Additionally, the fast tract diet may also benefit individuals who suffer from small intestinal bacterial overgrowth (SIBO) and those who have trouble digesting certain types of carbohydrates, such as lactose or fructose. By reducing the intake of fermentable carbohydrates, the fast tract diet can alleviate symptoms associated with these conditions and improve overall gut health.

Foods to Avoid on an Elimination Diet

Common foods to avoid on an elimination diet include gluten, dairy, soy, eggs, nuts, nightshades, alcohol, and caffeine. However, the extent of elimination may depend on the specific individual in question.

Foods to Avoid on the Fast Tract Diet

The fast tract diet focuses on limiting fermentable carbohydrates that can cause issues. It requires limiting the intake of certain fruits, vegetables, legumes, grains, dairy, added sugars, and processed foods that could disrupt gut microbiome health. Consuming certain foods like fatty meat like steak in small quantities would be acceptable.

Sample Meal Plans for Both Diets

On a standard elimination diet, one could opt for breakfast consisting of an egg and spinach mushroom frittata, with a side of turkey sausage and berries. For lunch, a person might choose spinach salad, and cherry tomatoes with grilled salmon or chicken with olive oil dressing. Dinner can be a baked potato with white fish or vegetables with roasted chicken or turkey. Snacks may include an apple with almond butter or celery sticks and hummus. On the other hand, on the fast tract diet, an individual might choose scrambled eggs with spinach and a side of smoked salmon for breakfast. Grilled chicken with a side of broccoli and avocado oil would make for a good lunch while dinner could comprise of grilled shrimp with a side of asparagus and bell pepper. Snacks could include roasted macadamia nuts or a small cup of blueberries and cream.

Success Stories from Both Diets

Many people have reported success after adopting both elimination and fast tract diets. Some have been able to identify food triggers that lead to their digestive problems and eliminate them from their diet successfully. They are now symptom-free and have been able to resume their daily activities fully. On the other hand, some people report that adhering to the fast tract diet has significantly improved various health aspects, such as a marked decrease in symptoms associated with acid reflux and bloating.

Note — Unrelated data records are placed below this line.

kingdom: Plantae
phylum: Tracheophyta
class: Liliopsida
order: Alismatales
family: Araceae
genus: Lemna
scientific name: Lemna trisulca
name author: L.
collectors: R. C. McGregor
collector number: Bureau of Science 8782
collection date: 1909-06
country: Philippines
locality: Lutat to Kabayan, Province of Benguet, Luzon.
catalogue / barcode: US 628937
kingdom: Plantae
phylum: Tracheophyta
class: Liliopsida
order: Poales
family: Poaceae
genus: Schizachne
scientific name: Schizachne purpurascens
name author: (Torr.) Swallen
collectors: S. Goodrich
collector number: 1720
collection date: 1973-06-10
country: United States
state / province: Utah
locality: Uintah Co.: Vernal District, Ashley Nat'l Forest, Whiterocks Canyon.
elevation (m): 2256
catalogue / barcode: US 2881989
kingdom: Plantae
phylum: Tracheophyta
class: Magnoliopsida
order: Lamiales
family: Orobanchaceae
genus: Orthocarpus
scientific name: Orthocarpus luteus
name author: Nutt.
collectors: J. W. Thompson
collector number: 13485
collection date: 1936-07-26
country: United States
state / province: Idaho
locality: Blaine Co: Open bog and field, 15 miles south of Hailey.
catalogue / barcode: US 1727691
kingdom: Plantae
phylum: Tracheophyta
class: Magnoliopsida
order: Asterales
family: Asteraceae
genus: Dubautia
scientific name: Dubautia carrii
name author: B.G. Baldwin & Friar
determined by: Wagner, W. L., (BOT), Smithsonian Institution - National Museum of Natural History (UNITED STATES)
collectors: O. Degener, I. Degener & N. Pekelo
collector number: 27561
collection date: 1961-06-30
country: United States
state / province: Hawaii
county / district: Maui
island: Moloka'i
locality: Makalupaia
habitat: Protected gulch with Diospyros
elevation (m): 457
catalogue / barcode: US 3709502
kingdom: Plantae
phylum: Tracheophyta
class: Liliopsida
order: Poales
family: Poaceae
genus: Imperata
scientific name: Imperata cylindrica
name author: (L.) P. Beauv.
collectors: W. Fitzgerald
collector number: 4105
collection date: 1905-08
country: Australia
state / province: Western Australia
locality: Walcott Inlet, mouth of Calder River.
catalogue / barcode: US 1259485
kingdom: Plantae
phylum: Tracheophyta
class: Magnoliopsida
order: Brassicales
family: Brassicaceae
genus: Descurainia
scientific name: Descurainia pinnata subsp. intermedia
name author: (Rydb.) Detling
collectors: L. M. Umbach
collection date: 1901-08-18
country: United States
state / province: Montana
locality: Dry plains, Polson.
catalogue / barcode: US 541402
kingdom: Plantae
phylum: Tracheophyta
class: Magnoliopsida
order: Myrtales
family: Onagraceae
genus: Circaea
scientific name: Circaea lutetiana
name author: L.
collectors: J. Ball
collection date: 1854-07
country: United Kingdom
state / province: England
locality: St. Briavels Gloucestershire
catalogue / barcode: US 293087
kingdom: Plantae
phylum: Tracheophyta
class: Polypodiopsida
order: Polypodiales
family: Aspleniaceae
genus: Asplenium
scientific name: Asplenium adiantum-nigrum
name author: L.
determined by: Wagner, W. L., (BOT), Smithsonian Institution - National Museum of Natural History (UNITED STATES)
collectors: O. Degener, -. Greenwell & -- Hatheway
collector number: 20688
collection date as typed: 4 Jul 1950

Can You Combine Elements of Both Diets?

It is possible to combine elements of both diets with certain modifications, depending on one’s specific needs and the extent to which one is willing to eliminate certain foods. However, one would need to work with a qualified clinical practitioner to determine which foods to reintroduce gradually that could lead to better digestion, healthy weight, and promote a stronger immune system.

The Science Behind Gut Health and Digestive Issues

Over the years, there has been a growing interest in gut health and its effect on the body. Studies on the microbiome have proven that a healthy gut is crucial for better overall health outcomes. The microbiome refers to the collection of microorganisms, microbes, fungi, and bacteria that live in our digestive tract and work together to digest food, fight off infections, and keep the immune system in check. However, disbalances in the microbiome (also known as dysbiosis) can lead to various health conditions, including irritable bowel syndrome (IBS), acid reflux, and obesity, among others.

Conclusion: Which Diet is Right for You?

Choosing an elimination diet versus fast tract depends on your individual circumstances. Both diets can help manage health conditions related to digestion, and it largely comes down to personal preference. The elimination diet, despite being helpful in identifying food allergens that can cause inflammation, is often highly restrictive and difficult to maintain. Meanwhile, the fast tract diet, founded on sound clinical research and a focus on gut bacterial health, is potentially easier to stick to and less restrictive. Still, it requires careful tracking to ensure optimal results. Therefore, it is recommended that one should weigh the pros and cons of both diets with a qualified clinical practitioner to determine what works best for their unique needs.